The woman was wearing a sari. Certainly that was better than the other western women he had sometimes seen at the tourist hotel, although in fact one rarely saw Westerners in Trivandrum. The ones he had seen usually wore trousers like a man. It was amazing that American men allowed their women to appear so ugly. True, he had heard it said that women in the north of India wore trousers, but Mr Thomas did not believe it. An Indian woman would not do such a thing. Once he had seen a white woman in a short dress, of the kind worn by little girls, with half her legs brazenly showing. He had turned away in embarrassment.

Mr Thomas was pleased that the woman who might be from Burlingtonvermont was wearing a sari. Still, it did not look right with pale skin and pale hair. It is the best she can do, he concluded to himself. It is simply not possible for them to look beautiful, no matter what they do.

Then his name was called and he went to the counter.

Juliet thought: I will not tolerate this any longer, I will not. Yet if I simply give up and leave, how will I ever receive the parcel from home? Could I face this again on a different day? Never! But I cannot, I simply cannot sit here any longer. I will count to ten and then I will stand on this chair and scream.

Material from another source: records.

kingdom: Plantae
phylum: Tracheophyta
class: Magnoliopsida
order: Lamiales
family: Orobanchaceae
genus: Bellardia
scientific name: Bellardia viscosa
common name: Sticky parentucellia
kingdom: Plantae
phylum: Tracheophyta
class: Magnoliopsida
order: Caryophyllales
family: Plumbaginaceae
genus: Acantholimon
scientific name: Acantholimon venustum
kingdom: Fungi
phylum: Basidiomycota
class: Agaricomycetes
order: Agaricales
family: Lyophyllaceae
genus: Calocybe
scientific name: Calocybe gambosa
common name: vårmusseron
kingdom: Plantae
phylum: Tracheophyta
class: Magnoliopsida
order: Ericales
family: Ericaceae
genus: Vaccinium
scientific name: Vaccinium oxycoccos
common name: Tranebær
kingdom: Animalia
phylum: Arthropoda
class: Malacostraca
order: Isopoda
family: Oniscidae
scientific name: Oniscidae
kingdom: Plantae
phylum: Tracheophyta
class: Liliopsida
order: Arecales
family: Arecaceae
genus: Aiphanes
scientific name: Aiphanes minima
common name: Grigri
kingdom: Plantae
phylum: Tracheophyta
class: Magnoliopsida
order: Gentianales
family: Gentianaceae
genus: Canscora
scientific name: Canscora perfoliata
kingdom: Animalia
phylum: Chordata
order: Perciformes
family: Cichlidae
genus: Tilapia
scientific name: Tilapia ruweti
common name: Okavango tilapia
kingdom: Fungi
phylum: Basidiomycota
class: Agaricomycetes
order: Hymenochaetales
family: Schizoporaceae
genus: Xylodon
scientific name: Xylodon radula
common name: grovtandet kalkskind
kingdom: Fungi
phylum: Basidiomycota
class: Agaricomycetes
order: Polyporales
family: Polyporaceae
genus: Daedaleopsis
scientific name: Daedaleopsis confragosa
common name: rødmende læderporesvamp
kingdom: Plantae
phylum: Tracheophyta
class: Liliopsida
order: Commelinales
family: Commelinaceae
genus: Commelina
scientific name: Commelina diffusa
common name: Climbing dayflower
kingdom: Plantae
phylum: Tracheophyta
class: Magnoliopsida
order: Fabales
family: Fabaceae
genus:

On her count of eight, the door to an inner sanctum opened at one side of the room and a civil servant, by the mere hauteur of his eyebrows clearly superior to the desk clerk, surveyed the room for a moment and then withdrew, closing his door again. With the speed of impulse and exasperation, Juliet crossed the floor, knocked, and entered without waiting for a response.

The superior being was startled.

“Excuse me,' Juliet said. “But I have been waiting over three hours for an opportunity to ask a very simple question. I know you'll be embarrassed by this inefficiency. I know you'll want to do something about it immediately.”

She held the post office card out to him.

“This is not the correct place,” he said, making no move to take it. “You must be waiting for the clerk at the desk in the other room.”

“I'm afraid I will not be waiting one more insufferable minute for the clerk in the other room.” Juliet spoke very quietly, looked the man squarely in the eyes, and fabricated with deadly intent: “My husband has powerful friends in the government, and there is going to be much trouble for somebody because of this delay.”

A pallor, like the blanching of cashew nuts left out in the sun, passed across the man's face.

“There has been some mistake, dear lady. We are being most distressful, most distressful. You are having our fullest attention.” He took the card from her and snapped his fingers so that a servant girl appeared from behind a screen. “Please be bringing mango juice!” he ordered her. He examined the card carefully. “I am giving this my most immediate attention. Most immediate!”

Then he left the room and Juliet sipped iced juice.

Ten minutes. Fifteen minutes. Here we go again, she thought.

And then he reappeared, the quintessence of regret. “I am making very thorough investigations, very thorough, I assure you. There is absolutely no parcel for you at Air India office, Mrs Professor. But I am making a racket, I promise you. Jolly bad show! I am telephoning the post office and discussing. It is their silly fault, all their fault. It is all a mistake. There was no parcel, no, absolutely never. They are assuring me. Jolly bad show, all this waiting. I am begging you to forgive.”

Juliet stood as in a dream. Am I awake? Will peacocks swoop from the desk drawers?

She had to struggle against some demon of hysterical laughter that cavorted deep in her throat. “I am forgiving you,” she spluttered. “I am absolutely forgiving you. Isn't it?”